◆ Text excerpt:
------------------------------------------------------------

That's hilarious ! Never thought of it like that.


----------



## shaylou (Oct 12, 2013)

goodguy said:


> Hey, hey Derrel don't disrespect us up here north of ya. Thank god I really don't like Hockey, I think its as stupid as American football. As for beer There are some good American beers out there but my favorite is Sleemans Cream Ale and not because its Canadian but because it taste best for me.



"As stupid as American football"? Easy fellow your about to bite off more than you can chew....


----------



## Steve5D (Oct 12, 2013)

Derrel said:


> What if a guy's web handle is his birth name and then the name of the camera he shoots? How does that fit in, Mr. 5D?



You know, I really do hold out for the day that you're going to burp up something worth reading.

But, to your point, "Steve" was taken...



But, back to the question of why brag about the 70D??? I dunno...maybe the new AF while shooting video and the touch-screen system of autofocusing during video shooting has given some new owner a major woody?? Seems likely that there's at least one new owner out there who's convinced himself that a new technical innovation is going to give him some kind of an "edge" in his shooting.[/QUOTE]


----------



## shaylou (Oct 12, 2013)

This thread seems to have a bit of exaggeration in it. Comparing one crop sensor camera to another with the idea that it is "far better"? Sure there are advantages from one camera to the next but if the sensor is the same and the focus system is the same the rest is just bells and whistles. Give me a t3i and a 70d with the same glass and same lighting and I will produce two pics of the same quality. 

Think about what the first advise we all got when buying our first camera. Over and over it is stated that we should buy as much camera as we can afford and that is what most do. When we compare crop cameras there are a lot of cool options each model has. As you spend more you get more options but do you get a camera that can produce a better pic? I think not. If you want a better quality image you have to make big upgrades (glass excluded) to get sharper, great low light images. That upgrade is to full frame. The same goes when comparing full frame. If you need speed get the 1dx. If you don't need the extra speed and want to save money get the 5D3. 

At the end of the day you are buying what you can afford and if you are bragging about it your really bragging about your income as much as your camera.


----------



## goodguy (Oct 12, 2013)

shaylou said:


> goodguy said:
> 
> 
> > Hey, hey Derrel don't disrespect us up here north of ya. Thank god I really don't like Hockey, I think its as stupid as American football. As for beer There are some good American beers out there but my favorite is Sleemans Cream Ale and not because its Canadian but because it taste best for me.
> ...



Well he started it


----------



## goodguy (Oct 12, 2013)

shaylou said:


> Give me a t3i and a 70d with the same glass and same lighting and I will produce two pics of the same quality.


Well then this means you have the exact camera you need and you are in your happy place.
Dont worry about other cameras then just go, shoot and be happy!


----------



## Josh66 (Oct 12, 2013)

tecboy said:


> [...]and touch screen[...]


Touch screen?  Seems like a bad idea on a camera where your nose can often be in contact with said screen, lol!


----------



## Josh66 (Oct 12, 2013)

Steve5D said:


> What, exactly, is the point in bragging about your gear?


How else will everyone know how much better you are than they are?


----------



## Juga (Oct 12, 2013)

O|||||||O said:


> tecboy said:
> 
> 
> > [...]and touch screen[...]
> ...

------------------------------------------------------------

◆ Input material:

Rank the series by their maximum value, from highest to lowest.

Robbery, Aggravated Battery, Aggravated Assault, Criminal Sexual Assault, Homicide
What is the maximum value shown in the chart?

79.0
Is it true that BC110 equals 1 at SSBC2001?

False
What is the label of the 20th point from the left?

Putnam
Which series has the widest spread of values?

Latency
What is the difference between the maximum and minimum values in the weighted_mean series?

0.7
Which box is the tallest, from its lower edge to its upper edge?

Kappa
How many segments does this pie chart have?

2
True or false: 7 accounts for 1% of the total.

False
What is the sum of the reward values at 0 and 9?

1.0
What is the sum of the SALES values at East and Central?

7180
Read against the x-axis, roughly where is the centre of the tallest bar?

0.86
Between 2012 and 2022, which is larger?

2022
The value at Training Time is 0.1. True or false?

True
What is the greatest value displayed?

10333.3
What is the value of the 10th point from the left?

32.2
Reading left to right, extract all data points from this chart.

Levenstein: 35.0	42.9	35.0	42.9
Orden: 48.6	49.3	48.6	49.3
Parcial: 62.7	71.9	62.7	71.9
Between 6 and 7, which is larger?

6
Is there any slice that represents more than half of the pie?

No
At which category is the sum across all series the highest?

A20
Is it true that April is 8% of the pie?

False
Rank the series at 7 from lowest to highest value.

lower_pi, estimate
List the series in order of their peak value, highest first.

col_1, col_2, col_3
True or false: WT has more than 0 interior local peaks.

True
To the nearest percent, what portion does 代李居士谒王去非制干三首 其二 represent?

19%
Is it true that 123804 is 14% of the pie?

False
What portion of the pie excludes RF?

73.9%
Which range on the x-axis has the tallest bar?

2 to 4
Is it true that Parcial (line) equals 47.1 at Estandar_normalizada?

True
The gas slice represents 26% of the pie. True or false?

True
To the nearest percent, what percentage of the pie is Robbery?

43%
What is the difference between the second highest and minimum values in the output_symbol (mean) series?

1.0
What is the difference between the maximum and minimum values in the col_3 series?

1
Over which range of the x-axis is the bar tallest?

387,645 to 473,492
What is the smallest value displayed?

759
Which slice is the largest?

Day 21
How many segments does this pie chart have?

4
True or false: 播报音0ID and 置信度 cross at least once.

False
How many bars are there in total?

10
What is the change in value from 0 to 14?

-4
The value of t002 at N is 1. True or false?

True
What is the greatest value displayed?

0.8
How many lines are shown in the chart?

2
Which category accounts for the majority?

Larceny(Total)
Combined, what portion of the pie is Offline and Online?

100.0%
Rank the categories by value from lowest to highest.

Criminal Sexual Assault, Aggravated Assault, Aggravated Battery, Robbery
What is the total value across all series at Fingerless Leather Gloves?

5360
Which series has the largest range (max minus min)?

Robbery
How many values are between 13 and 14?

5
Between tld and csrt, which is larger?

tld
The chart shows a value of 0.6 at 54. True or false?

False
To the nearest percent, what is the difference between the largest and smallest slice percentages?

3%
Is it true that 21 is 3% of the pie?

------------------------------------------------------------

◆ Required action A:
In the camera forum thread, which beer does goodguy name as his favorite?
◆ Required action B:
Rewrite the entries from their start through the line containing "True or false: 7", replacing "series" with "data sets" and leaving everything else unchanged.
The camera forum thread and the entries are separate material.

◆ Exercise response A:
Sleemans Cream Ale.

◆ Exercise response B:
Rank the data sets by their maximum value, from highest to lowest.

Robbery, Aggravated Battery, Aggravated Assault, Criminal Sexual Assault, Homicide
What is the maximum value shown in the chart?

79.0
Is it true that BC110 equals 1 at SSBC2001?

False
What is the label of the 20th point from the left?

Putnam
Which data sets has the widest spread of values?

Latency
What is the difference between the maximum and minimum values in the weighted_mean data sets?

0.7
Which box is the tallest, from its lower edge to its upper edge?

Kappa
How many segments does this pie chart have?

2
True or false: 7 accounts for 1% of the total.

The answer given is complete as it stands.